Zitat von GomezIch glaube, Hegel stößt sich weniger an Kant, dem er sehr viel verdankt, sondern eher an der Verflachung des Kantianismus zu seiner Zeit. Und da mag ihm das Jonglieren mit einem "Wahren" und einem "Urwahren" (offensichtlich Abkünftlinge von "Erscheinung" und DaS), wie es sich bei Reinhold und Jacobi findet, so sauer aufgestoßen sein, daß er seine Differenz zu Kant da wohl überbetonte.
Sie wollen aber, lieber Gomez, jetzt nicht Jacobi als Kantianer einstufen? Er war ja ziemlich genau das Gegenteil eines Kantianers, freilich auch kein Freund Hegels, sondern ein old fashioned Aufklärer und vor allem Sensualist.
Ich habe das noch mal in Thomas Kühns ausgezeichneter Kant-Biographie nachgesehen (die mehr ist als eine Biographie; auch eine treffliche Einführung in das Werk): Es gab zwischen Jacobi und Kant zwei Auseinandersetzungen. Einmal, als Jacobi in dem berühmten Streit über Mendelsohn (es ging darum, ob Lessing Pantheist gewesen sei) seine Position als derjenigen Kants nahestehend bezeichnete und Kant darauf scharf mit dem Aufsatz "Was heißt: Sich im Denken orientieren?" reagierte. Das andere Mal, als Jacobi seinem Buch über Hume einen Anhang über den transzendentalen Idealismus anhängte, in dem er sich selbst als Realisten und Kant als Idealisten bezeichnete. Dort taucht auch zum ersten Mal dieses unsinnige Argument auf, das dann Schopenhauer übernommen hat, Kant dürfe gemäß seinen Voraussetzungen nicht von der Erscheinung auf das Ding an sich schließen, weil dies die Kategorie der Kausalität voraussetze, diese aber nur für die Welt der Phainomena gelte.

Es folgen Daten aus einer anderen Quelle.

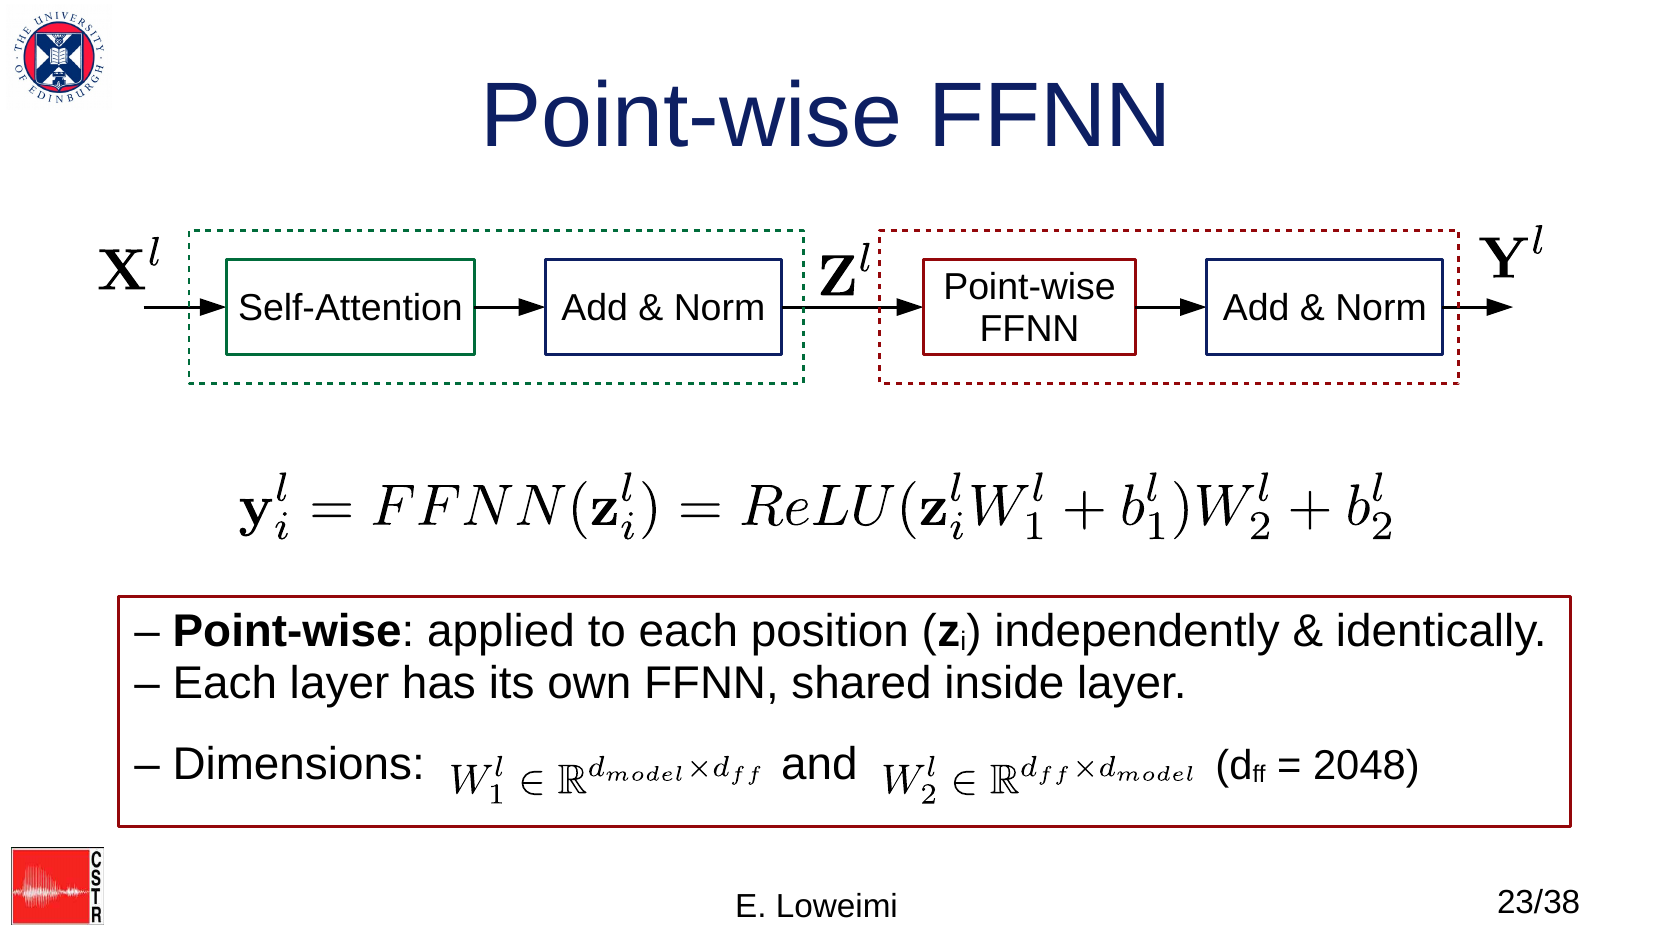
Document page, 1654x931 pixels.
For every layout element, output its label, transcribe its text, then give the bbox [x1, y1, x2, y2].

text_box 23/38 [1482, 876, 1625, 931]
text_box Add & Norm [545, 259, 782, 355]
picture [11, 847, 104, 925]
text_box [96, 236, 163, 290]
text_box Self-Attention [226, 259, 475, 355]
text_box [881, 755, 1196, 804]
text_box [448, 755, 763, 804]
text_box Add & Norm [1206, 259, 1443, 355]
picture [6, 4, 112, 110]
text_box [1478, 225, 1546, 278]
text_box E. Loweimi [720, 879, 934, 931]
text_box – Point-wise: applied to each position (zi) independently & identically. – Each layer has its own FFNN, shared inside layer. – Dimensions: and (dff = 2048) [118, 596, 1571, 827]
title Point-wise FFNN [82, 37, 1571, 193]
text_box [816, 242, 873, 296]
text_box Point-wise FFNN [923, 259, 1136, 355]
text_box [238, 472, 1394, 540]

Ansonsten könnten Sie aber Recht haben: Es mag gut sein, daß Hegel Kant mehr durch, sagen wir, Schriftsteller wie Reinhold (der wirklich ein Kantianer war) und Jacobi kannte. Daß er Kant verstanden hat, halte ich jedenfalls für unwahrscheinlich.
Zitat von Gomez
In Antwort auf:bei der von Hegel abglehnten adequatio intellectus et rei
Das glaube ich nicht. Im Gegenteil: Aus dieser adequatio macht Hegel ja eine Identität, wenn auch freilich Entgegengesetzter.
Ich glaube mich zu erinnern, daß er diesen thomistischen Wahrheitsbegriff kritisiert, weil er Res als Ding an sich interpretiert. Ich konnte jetzt aber die Stelle nicht finden. Vielleicht haben Sie also Recht. Was ich jedenfalls meinte, das war, daß Hegel den naiven Wahrheitsbegriff, der in dieser Formel gefaßt ist, ablehnte.
Zitat von Gomez
In Antwort auf:Entweder ist auch das Ansich ein Produkt des Geistes. Oder es existiert unabhängig von ihm, dann ist es ein Ding an sich in Kants Sinn. Da Hegel das zweite ablehnt, muß er das erste meinen.

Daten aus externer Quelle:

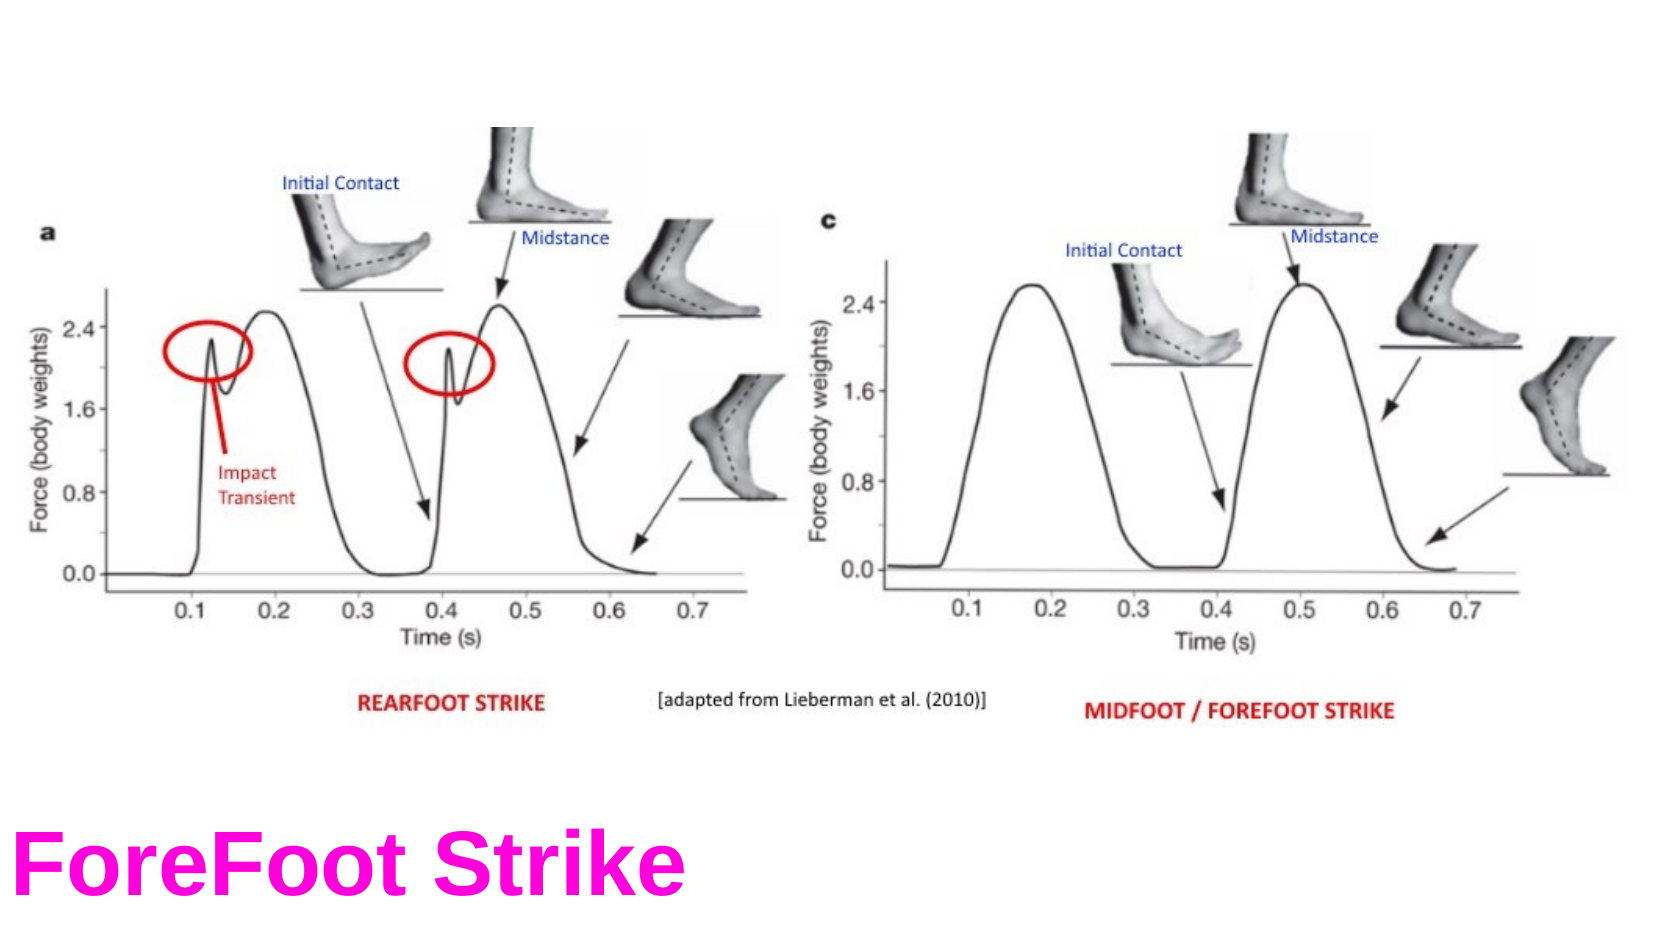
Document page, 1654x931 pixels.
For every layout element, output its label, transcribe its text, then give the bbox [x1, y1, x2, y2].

title ForeFoot Strike [10, 570, 1409, 916]
picture [23, 127, 1630, 736]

Da habe Sie völlig Recht. Aber daraus folgt ja nicht, daß es sich um die Konstruktion meines Geistes handelt, dem das Objekt nur ausgesetzt ist. Denn das Objekt ist genauso abhängig vom Subjekt wie umgekehrt.
Damit, lieber Gomez, sind wir bei einem zentralen Thema (ich lasse mich jetzt auf eine Diskussion über Hegel ein, obwohl der mich ja gar nicht interessiert ): Der absolute Geist, vulgo Gott. Aber das behandle ich in einer getrennten Antwort.
Zitat von Gomez
In Antwort auf:Es haben sich keine Gegenstände in Luft aufgelöst, sondern Annahmen haben sich als falsch erwiesen.
Für mich ist beides identisch. Übrigens haben sich die "Gegenstände" schon längst in Luft aufgelöst, buchstäblich. Wir gebrauchen sie nur noch, weil wir uns in der Alltagssprache, die ja viele Elemente einer primitiven Metaphysik hat, gut mit ihnen zurechtfinden.
Und da haben wir, in a nutshell, unseren Dissens.
Aber auch das bedarf einer getrennten Antwort. Eben ruft meine Frau zum Kaffeetrinken. Das ist jetzt wichtiger.